Let \(C_a(j)\) be the number of indices \(i\) with \(A_i=j\), \(C_b(j)\) be the number of indices \(i\) with \(B_i=j\), and \(K\) be the maximum value among the elements of \(A\) and \(B\). Then we have

\[ \displaystyle \begin{aligned} \sum_{i=1}^{N} \sum_{j=1}^{M} \binom{A_i}{B_j} &= \sum_{i=1}^{K} \sum_{j=1}^{i} C_a(i)\cdot C_b(j)\cdot \binom{i}{j} \\ &= \sum_{i=1}^{K} \sum_{j=1}^{i} C_a(i)\cdot C_b(j)\cdot \frac{i!}{j!(i-j)!} \\ &= \sum_{i=1}^{K} \left(C_a(i)\cdot (i!)\cdot \sum_{j=1}^{i} \frac{C_b(j)}{j!(i-j)!}\right) \\ &= \sum_{i=1}^{K} \left(C_a(i)\cdot (i!)\cdot \sum_{j+k=i} \left(\frac{C_b(j)}{j!}\cdot \frac{1}{k!}\right)\right). \\ \end{aligned} \]

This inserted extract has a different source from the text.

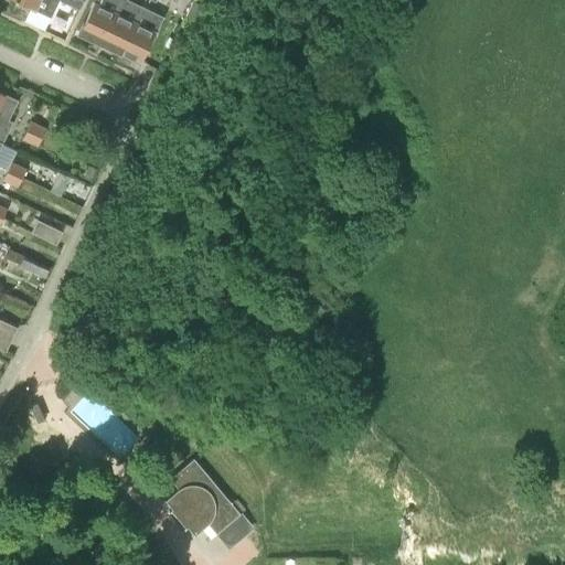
[(16,0),(50,17),(56,0),(16,0)]
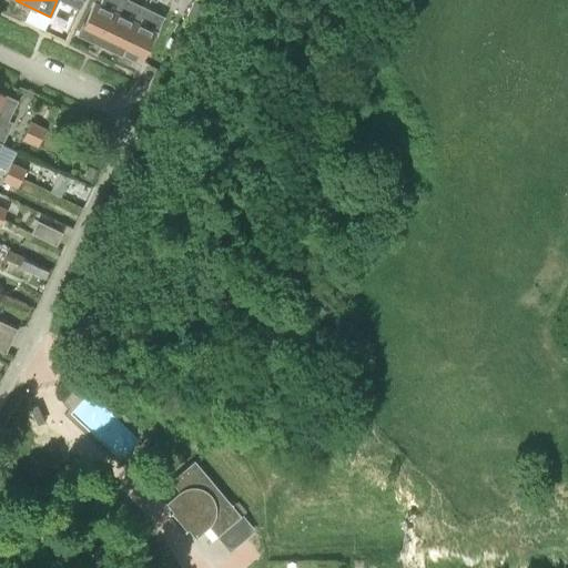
[(83,0),(69,0),(68,4),(80,9),(82,6),(84,0),(83,0)]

Therefore, defining \(\displaystyle f(x)=\sum_{j=0}^{K} \frac{C_b(j)}{j!}x^j, \ \ g(x)=\sum_{j=0}^{K} \frac{x^j}{j!}\) and \(h(x)=f(x)\cdot g(x)\), the sought value can be represented as \(\displaystyle \sum_{i=1}^{K} C_a(i)\cdot (i!)\cdot[x^i]h\).

Hence, by computing \(h(x)\) using Numeric Theory Transform (NTT), the problem can be solved in \(O(N+M+K\log K)\) time. For implementation, one can use AC Library (Convolution).

Sample code (C++):

#include <bits/stdc++.h>
#include <atcoder/all>

using namespace std;
using namespace atcoder;

using mint = modint998244353;

const int C = 500010;

mint fac[C + 1];
mint ifac[C + 1];

int main() {
    ios::sync_with_stdio(false);
    cin.tie(nullptr);
    fac[0] = 1;
    for (int i = 0; i < C; i++) fac[i + 1] = fac[i] * (i + 1);
    ifac[C] = fac[C].inv();
    for (int i = C - 1; i >= 0; i--) ifac[i] = ifac[i + 1] * (i + 1);

    int n, m;
    cin >> n >> m;
    vector<int> ca(C), cb(C);
    for (int i = 0; i < n; i++) {
        int a;
        cin >> a;
        ++ca[a];
    }
    for (int i = 0; i < m; i++) {
        int b;
        cin >> b;
        ++cb[b];
    }

    vector<mint> f(C), g(C);
    for (int i = 0; i < C; i++) {
        f[i] = ifac[i] * cb[i];
        g[i] = ifac[i];
    }
    auto h = convolution(f, g);
    mint ans = 0;
    for (int i = 0; i < C; i++) {
        ans += h[i] * fac[i] * ca[i];
    }
    cout << ans.val() << endl;
}